**Source text:**

Segment Open

Skip to content

bioFAM/mofax

Repository files navigation

MOFA+ in Python

PyPi version

Work with trained factor models in Python.

This library provides convenience functions to load and visualize factor models trained with MOFA+ in Python. For more information on the multi-omics factor analysis v2 framework please see mofapy2 and MOFA2 GitHub repositories as well as the website.

Getting started

Installation

pip install git+https://github.com/gtca/mofax
# or
pip install mofax

Training a factor model

Please see the MOFA+ GitHub repository for more information on training the factor models with MOFA+.

Loading the model

Import the module and create a connection to the HDF5 file with the trained model:

import mofax as mfx

model = mfx.mofa_model("trained_mofaplus_model.hdf5")

The connection is created in the readonly mode by default and can be terminated by calling the close() method on the model object at the end of the working session:

model.close()

Segment Closed

**Tasks and exercises:**
1. Decide whether each statement below agrees with the mofax page. Answer yes or no, and quote the words of the page that decide it.
(a) By default, the connection to the model file is opened in read-only mode.
(b) The library is meant for training factor models with MOFA+.
(c) The connection closes by itself when the working session ends.
2. Write the next part of the mofax page, picking up after its final line.
The material after the mofax page isn't needed.

**Dataset:**
Segment Open

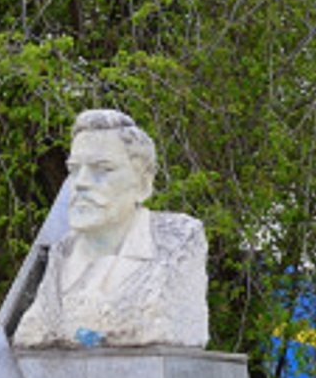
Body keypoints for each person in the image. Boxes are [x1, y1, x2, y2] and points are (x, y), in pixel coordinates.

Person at [13, 109, 208, 348]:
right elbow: (33, 333)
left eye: (102, 169)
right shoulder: (61, 254)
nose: (81, 183)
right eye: (74, 170)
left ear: (143, 184)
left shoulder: (175, 243)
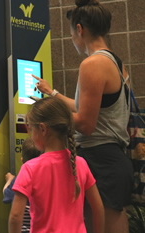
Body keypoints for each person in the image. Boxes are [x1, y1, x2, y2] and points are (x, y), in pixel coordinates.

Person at [32, 0, 134, 232]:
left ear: (80, 29)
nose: (73, 41)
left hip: (100, 159)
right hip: (112, 159)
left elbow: (86, 124)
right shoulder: (116, 62)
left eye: (71, 35)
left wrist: (48, 120)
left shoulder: (92, 64)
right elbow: (87, 109)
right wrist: (52, 94)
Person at [9, 97, 104, 233]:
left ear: (42, 129)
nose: (30, 134)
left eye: (30, 128)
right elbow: (98, 208)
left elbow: (15, 216)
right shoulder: (81, 163)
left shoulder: (30, 168)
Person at [3, 137, 41, 232]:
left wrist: (9, 179)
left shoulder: (18, 181)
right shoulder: (46, 180)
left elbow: (6, 193)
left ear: (22, 160)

Segment Closed

**Answers given:**
1.
(a) Yes: "The connection is created in the readonly mode by default"
(b) No: "This library provides convenience functions to load and visualize factor models trained with MOFA+"
(c) No: "can be terminated by calling the close() method on the model object at the end of the working session"

2.
Model object

Model object is an instance of a mofa_model class that wraps around the HDF5 connection and provides a simple way to address the parts of the trained model such as expectations for factors and for their loadings (weights) eliminating the need to traverse the HDF5 file manually. The original connection to the HDF5 file is exposed via the model.model attribute.

Model methods

Simple data structures (e.g. lists or dictionaries) are typically returned upon accessing the properties of the mofa model, e.g. model.shape:

model.shape
# returns (10138, 1124)
#       samples^  ^features
#       (cells)

More complex structures are typically returned when calling methods such as model.get_samples() to get sample -> group assignment as a pandas.DataFrame while also providing the way to only get this information for specific groups or views of the model. model.get_cells() works the same way.

model.get_cells().head()
# returns a pandas.DataFrame object:
# 	group	cell
# 0	T_CD4	AATCCTGCACATCGCC-1
# 1	T_CD4	AAGACGTGTGATGCCC-1
# 2	T_CD4	AAGGAGCGTCGGCATG-1
# 3	T_CD4	AATCCGTCACGAGACG-1
# 4	T_CD4	ACACCGAGGAGGTTGA-1

Use model.metadata to get the metadata table — it's a shorhand for samples_metadata, there's also features_metadata available.

model.metadata.head()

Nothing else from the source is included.